Que ce soit formulé de manière explicite sous la forme d’une identité évoquée, ou implicite à travers les façons de parler de soi ou des autres, les personnes rencontrées tracent les frontières de leur sentiment d’appartenance, de leur « nous ». L’ethnicité constitue un trait identitaire omniprésent dans la définition de ce « nous ». Cependant, ce trait n’est pas exclusif. Elles ne sont pas que Marocaines, Algériennes ou Tunisiennes, bien au contraire. L’ethnicité se décline également en relation avec la région de naissance (le Maghreb) qui constitue un repère identitaire. Plusieurs migrants rencontrés ont tendance à se dire, à des niveaux  variables, maghrébins. Le fait de vivre au Canada, au Québec et à Montréal s’intègre aussi dans la façon de se définir, mais jamais de manière unique. Cette dimension complète s’ajoute au lieu d’origine et au Maghreb pour former un sentiment identitaire pluriel et multiforme. Arrivée au Québec en 1993, Yasmine, algérienne, témoigne bien de l’agencement de ces différentes « façons d’être » modelant son expérience migratoire. Ces référents multiples rendent aussi compte d’une capacité d’adaptation à divers environnements sans toutefois préjuger (ou nier, selon) une hiérarchisation d’appartenances 

Oh, bien, à l’extérieur, je suis québécoise, c’est certain, je suis québécoise et en même temps algérienne. Quand on est à la maison ici, je ne sais pas, quand je suis à la maison, je retrouve mon petit Alger, regarde, de par ma théière, de par tout ce qui peut m’entourer, j’ai beaucoup de souvenirs, des photos, j’ai du linge à maman, j’ai du linge à ma belle-mère, je ne sais pas ! Je suis francophone… je suis très polyvalente, tu vas me mettre dans un milieu purement arabophone, je vais m’y faire, tu vas me mettre dans un milieu purement québécois ou français ou francophone, peu importe, je vais m’y faire, latino, je vais m’y faire, chinois !

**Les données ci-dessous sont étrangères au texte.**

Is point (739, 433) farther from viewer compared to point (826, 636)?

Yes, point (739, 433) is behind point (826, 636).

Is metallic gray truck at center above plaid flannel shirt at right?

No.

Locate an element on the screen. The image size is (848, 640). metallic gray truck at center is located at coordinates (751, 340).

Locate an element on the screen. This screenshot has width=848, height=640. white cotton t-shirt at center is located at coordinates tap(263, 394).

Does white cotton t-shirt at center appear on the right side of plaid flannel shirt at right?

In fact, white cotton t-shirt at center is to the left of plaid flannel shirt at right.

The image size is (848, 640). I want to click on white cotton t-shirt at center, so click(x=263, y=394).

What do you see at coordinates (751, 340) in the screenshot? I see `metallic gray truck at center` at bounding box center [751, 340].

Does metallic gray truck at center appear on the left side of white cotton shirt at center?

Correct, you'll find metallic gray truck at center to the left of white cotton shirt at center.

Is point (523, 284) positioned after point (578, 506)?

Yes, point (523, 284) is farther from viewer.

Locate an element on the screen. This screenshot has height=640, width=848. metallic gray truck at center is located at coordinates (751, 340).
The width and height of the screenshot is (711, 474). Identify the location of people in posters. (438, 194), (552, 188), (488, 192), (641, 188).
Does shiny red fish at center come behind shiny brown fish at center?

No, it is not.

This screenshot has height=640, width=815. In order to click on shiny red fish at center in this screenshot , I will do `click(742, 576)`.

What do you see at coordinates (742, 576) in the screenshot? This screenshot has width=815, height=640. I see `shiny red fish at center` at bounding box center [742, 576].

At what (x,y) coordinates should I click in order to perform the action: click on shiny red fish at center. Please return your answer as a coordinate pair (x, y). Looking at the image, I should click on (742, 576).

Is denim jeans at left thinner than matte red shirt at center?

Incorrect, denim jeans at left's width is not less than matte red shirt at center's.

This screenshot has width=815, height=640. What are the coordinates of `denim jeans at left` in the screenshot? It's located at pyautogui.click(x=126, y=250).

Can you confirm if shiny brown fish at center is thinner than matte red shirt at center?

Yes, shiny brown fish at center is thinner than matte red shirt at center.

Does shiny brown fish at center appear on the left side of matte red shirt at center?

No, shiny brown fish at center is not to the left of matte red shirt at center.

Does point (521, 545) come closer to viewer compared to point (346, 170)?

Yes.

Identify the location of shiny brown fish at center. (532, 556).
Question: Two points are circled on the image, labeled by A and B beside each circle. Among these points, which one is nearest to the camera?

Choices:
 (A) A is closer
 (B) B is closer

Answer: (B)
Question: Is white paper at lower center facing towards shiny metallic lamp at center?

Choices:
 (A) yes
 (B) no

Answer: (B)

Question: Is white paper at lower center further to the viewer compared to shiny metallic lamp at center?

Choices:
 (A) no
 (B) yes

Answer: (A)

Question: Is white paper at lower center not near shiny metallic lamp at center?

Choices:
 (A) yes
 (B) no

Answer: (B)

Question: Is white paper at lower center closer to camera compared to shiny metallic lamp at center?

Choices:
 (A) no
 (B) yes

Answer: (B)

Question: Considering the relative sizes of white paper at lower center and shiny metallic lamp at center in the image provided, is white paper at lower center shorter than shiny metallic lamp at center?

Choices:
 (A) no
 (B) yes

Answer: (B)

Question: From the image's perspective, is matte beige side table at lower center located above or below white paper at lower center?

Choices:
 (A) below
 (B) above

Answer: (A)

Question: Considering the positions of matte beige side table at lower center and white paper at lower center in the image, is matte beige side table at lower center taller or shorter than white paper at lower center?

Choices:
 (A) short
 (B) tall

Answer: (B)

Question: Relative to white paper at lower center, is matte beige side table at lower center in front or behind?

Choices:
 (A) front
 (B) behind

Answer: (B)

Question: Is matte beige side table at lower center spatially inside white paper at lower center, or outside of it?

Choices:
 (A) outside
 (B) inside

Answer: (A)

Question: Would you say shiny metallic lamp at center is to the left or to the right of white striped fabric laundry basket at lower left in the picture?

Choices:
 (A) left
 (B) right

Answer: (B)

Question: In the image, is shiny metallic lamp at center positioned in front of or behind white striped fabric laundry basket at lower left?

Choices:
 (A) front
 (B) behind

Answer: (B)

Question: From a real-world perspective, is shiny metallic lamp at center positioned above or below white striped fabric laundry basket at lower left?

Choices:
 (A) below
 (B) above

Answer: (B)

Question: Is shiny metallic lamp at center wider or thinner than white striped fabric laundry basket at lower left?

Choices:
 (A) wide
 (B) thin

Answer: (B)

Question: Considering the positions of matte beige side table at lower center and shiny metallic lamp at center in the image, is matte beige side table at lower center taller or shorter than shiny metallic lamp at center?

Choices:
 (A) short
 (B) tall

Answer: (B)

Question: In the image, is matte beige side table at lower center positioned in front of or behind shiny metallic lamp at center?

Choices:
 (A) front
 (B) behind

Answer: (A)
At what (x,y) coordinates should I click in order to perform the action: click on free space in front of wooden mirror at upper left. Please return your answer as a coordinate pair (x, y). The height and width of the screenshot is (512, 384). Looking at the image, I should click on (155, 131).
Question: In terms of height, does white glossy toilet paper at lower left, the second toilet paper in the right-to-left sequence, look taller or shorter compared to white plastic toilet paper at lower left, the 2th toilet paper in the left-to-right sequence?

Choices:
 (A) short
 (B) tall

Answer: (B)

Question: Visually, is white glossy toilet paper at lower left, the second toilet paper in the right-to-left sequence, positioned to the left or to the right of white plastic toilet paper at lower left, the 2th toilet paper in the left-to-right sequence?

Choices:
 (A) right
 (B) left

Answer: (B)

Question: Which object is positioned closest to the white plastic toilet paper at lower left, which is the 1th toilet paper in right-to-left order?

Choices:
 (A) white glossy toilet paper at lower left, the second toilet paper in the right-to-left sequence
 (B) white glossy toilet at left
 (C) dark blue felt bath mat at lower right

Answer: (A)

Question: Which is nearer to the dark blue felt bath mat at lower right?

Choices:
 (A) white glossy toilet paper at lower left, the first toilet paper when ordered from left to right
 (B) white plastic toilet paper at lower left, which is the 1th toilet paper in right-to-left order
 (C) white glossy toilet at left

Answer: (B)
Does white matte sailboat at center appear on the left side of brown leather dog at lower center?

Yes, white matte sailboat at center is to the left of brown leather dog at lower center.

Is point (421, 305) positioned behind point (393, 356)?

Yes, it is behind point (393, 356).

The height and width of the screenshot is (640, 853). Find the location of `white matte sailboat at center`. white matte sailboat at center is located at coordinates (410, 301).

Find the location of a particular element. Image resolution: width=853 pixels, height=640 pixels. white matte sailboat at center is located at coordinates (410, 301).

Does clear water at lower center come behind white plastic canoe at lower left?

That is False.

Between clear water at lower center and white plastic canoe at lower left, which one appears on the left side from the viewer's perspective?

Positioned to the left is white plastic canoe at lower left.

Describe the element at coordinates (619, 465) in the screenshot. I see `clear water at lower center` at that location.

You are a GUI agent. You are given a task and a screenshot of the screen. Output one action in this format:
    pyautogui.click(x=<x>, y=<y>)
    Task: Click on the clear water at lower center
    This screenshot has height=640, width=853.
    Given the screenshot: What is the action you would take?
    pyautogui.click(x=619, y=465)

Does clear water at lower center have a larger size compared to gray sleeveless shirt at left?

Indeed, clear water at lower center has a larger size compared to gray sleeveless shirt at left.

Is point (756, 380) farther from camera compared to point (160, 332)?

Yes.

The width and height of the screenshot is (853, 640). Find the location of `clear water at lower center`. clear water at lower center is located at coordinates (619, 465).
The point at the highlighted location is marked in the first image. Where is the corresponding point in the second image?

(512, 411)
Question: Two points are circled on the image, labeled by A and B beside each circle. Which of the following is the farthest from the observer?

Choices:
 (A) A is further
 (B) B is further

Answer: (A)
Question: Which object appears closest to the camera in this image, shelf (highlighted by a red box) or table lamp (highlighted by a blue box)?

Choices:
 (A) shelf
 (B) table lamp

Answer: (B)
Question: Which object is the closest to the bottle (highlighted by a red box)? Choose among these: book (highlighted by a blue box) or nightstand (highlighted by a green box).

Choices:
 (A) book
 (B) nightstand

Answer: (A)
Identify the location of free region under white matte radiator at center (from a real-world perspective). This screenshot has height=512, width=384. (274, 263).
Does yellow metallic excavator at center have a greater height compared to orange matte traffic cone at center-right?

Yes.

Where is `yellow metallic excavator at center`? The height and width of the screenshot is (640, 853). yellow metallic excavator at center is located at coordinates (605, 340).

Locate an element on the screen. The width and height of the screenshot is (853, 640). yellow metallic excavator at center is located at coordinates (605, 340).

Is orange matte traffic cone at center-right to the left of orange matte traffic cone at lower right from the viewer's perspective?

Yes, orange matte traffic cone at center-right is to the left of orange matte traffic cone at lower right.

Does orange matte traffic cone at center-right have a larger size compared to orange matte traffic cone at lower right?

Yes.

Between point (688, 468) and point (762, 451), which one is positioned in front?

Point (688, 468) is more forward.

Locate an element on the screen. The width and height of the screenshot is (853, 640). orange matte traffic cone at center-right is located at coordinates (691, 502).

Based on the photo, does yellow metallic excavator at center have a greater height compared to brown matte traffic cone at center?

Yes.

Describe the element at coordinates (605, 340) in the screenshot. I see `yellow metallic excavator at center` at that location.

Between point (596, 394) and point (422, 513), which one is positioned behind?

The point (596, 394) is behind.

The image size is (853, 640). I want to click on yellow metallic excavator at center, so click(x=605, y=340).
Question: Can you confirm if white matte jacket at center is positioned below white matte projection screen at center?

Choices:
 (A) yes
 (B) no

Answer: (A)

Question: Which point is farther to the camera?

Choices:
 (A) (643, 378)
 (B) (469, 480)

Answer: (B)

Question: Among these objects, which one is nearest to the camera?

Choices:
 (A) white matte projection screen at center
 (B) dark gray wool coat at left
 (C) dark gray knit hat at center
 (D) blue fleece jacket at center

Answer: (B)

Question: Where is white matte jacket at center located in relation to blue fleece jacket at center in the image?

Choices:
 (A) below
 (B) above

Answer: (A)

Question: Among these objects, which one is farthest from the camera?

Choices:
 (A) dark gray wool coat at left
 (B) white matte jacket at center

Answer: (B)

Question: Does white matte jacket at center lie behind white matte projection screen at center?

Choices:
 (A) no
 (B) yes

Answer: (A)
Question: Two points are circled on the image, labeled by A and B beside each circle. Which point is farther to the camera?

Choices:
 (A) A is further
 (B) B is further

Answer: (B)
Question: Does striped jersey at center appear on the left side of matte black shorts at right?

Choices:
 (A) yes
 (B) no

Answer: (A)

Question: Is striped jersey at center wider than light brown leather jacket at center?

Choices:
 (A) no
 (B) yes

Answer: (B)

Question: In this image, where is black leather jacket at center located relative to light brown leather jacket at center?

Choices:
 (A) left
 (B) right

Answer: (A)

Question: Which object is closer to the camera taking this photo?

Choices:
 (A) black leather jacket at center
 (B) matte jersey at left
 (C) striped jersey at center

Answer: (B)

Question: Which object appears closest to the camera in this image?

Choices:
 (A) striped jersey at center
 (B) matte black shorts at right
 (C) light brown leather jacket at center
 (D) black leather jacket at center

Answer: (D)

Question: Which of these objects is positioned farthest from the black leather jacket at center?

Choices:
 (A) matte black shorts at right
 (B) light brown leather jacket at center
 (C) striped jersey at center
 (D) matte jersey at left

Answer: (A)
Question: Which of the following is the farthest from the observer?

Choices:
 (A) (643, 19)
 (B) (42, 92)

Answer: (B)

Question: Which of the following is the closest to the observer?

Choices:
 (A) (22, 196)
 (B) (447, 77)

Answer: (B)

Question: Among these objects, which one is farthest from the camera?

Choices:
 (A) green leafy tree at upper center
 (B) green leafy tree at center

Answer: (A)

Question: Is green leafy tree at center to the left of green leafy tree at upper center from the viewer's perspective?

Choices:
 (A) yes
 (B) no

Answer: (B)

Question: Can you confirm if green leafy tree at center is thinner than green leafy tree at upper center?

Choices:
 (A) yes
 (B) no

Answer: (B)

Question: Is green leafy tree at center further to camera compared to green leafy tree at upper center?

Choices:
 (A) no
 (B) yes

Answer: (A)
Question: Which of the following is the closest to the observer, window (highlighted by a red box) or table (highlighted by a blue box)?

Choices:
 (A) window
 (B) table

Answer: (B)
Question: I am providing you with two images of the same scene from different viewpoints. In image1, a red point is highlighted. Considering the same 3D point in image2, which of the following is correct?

Cette façon de se dire est intimement associée au monde social, sur fond de relations sociales. Et de fait, l’examen des liens de sociabilité donne à voir la multiplicité des façons de construire un environnement social en contexte migratoire qui, à son tour, teinte les référents identitaires. Des constantes émergent : une sociabilité panrégionale où interviennent l’expérience de la migration et le partage de valeurs communes, une sociabilité guidée par les rapports de genre et une logique socioéconomique et enfin, de manière transversale, une sociabilité de proximité, nourrie par la vie de quartier, les lieux fréquentés, le travail, le milieu scolaire (des enfants, notamment).